How fast? The Doppler effect bumper sticker

There is a running joke amongst physicists about a bumper sticker than turns blue.

This is a joke about the Doppler effect. When a source of waves are moving towards a detector (e.g. your ears or eyes) the frequency of the wave changes. For a source moving towards you the waves are “compressed”, creating a higher frequency; for a source moving away the waves are “stretched out”, creating a lower frequency.

The Doppler effect is only really noticeable to humans in the case of sound waves; the Doppler effect is responsible for the changing engine note of a vehicle as it passes you. But the effect applies at all frequencies, including visible light. The joke arises because one would have to be travelling very fast for the Doppler effect in visible light to be noticeable.

How fast?

Red light has a wavelength of about 700 nanometres and blue light about 400 nm. If we plug these figures into the Wolfram|Alpha “computational knowledge engine” we get a result of −152 kilometres a second, meaning that if the sticker had turned blue someone would be coming towards you at about 340 million miles per hour or about 51% the speed of light.
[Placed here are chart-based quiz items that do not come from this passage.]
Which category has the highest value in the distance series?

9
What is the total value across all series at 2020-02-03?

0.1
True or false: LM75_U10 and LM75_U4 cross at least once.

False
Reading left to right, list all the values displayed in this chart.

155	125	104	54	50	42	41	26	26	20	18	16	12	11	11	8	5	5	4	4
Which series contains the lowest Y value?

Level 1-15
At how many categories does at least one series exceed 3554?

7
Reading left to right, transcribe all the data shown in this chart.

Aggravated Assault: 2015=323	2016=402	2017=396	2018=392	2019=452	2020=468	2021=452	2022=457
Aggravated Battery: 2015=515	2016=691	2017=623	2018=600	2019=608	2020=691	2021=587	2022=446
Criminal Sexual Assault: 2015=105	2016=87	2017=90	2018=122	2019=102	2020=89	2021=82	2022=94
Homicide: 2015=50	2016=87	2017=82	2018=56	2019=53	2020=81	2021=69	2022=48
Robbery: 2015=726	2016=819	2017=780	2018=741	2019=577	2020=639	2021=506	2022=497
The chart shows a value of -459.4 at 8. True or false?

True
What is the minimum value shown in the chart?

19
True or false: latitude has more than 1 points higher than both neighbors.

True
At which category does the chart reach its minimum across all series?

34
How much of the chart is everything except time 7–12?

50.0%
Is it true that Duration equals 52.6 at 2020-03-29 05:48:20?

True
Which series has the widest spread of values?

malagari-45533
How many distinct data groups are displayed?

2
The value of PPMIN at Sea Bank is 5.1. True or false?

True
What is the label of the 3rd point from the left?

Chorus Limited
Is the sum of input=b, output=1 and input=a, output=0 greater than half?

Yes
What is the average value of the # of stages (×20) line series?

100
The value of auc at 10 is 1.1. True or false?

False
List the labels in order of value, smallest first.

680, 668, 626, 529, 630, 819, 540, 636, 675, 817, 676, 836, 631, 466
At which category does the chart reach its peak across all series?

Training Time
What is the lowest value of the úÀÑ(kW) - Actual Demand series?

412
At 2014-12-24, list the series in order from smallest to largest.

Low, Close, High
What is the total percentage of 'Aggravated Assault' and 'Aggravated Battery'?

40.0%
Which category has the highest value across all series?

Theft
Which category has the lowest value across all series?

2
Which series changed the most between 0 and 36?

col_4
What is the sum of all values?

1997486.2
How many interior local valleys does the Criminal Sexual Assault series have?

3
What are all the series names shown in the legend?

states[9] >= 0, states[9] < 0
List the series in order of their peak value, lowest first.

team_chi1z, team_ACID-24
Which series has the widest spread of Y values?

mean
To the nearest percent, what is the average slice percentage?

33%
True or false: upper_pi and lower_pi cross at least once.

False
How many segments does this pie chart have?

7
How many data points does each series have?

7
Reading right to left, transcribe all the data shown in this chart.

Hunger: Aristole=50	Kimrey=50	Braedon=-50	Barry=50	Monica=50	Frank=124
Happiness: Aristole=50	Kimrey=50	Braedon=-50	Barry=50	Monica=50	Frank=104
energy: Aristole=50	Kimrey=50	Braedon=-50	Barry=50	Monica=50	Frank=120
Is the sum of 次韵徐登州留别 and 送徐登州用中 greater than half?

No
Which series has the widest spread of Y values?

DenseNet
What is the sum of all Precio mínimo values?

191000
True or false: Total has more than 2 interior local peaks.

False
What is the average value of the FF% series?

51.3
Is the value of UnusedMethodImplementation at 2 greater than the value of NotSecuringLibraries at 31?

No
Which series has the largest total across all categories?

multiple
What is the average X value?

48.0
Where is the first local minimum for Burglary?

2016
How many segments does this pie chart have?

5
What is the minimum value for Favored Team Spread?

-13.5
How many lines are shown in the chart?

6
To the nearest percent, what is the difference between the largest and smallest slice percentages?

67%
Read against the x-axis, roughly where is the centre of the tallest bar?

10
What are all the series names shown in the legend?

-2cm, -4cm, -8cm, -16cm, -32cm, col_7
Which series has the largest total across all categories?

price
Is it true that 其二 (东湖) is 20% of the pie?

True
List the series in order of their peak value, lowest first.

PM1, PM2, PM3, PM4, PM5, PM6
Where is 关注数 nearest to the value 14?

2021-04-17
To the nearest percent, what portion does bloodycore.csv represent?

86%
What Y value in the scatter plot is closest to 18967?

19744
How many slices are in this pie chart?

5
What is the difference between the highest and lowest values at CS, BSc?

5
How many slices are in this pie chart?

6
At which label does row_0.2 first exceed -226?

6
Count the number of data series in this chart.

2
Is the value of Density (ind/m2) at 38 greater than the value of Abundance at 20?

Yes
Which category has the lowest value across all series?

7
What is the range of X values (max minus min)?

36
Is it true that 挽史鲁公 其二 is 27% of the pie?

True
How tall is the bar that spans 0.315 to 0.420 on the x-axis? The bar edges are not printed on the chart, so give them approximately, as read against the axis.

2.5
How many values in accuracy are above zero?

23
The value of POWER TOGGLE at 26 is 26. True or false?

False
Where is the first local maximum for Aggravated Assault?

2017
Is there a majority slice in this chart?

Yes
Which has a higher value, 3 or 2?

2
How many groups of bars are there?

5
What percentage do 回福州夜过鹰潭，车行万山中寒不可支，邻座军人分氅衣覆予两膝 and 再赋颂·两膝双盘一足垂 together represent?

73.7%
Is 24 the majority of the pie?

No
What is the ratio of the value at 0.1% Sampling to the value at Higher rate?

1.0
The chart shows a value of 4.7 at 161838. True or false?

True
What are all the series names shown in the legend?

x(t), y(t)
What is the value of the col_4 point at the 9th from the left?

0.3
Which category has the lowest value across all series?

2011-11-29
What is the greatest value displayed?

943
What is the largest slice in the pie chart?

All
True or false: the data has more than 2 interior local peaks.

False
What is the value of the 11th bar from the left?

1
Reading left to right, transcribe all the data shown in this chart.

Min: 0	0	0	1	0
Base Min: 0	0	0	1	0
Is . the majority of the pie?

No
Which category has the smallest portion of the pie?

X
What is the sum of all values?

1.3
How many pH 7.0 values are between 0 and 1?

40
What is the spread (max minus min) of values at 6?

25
4 thoughts on “How fast? The Doppler effect bumper sticker

  1. You write :”The Doppler effect is only really notice­able to humans in the case of sound waves; the Doppler effect is respons­ible for the chan­ging engine note of a vehicle as it passes you. But the effect applies at all fre­quen­cies, including visible light.” This is misleading. It reads as if sound waves and light waves were the same kind of waves, only differing in frequency. However, electromagnetic waves are transversal and do not require a medium to propagate, in complete contrast to sound waves.